[About this exercise]:
Go through the records line by line and work out how many lines hold the word "Example". Answer with the number only.

::: Task inputs

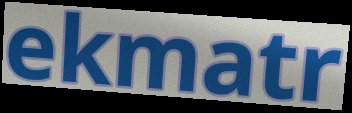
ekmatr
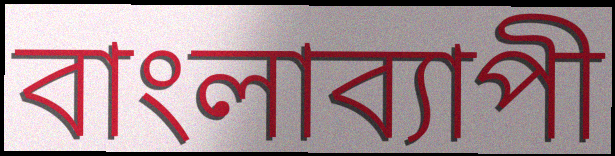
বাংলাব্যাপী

::::::
::: Task inputs

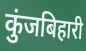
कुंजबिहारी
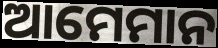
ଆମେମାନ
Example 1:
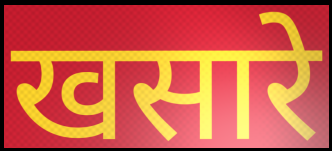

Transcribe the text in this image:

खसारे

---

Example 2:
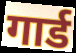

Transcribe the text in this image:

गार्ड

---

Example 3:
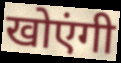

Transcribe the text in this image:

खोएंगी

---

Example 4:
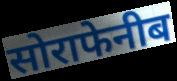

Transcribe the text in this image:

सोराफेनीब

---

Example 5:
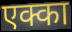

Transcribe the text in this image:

::::::

[Solved problem]:
5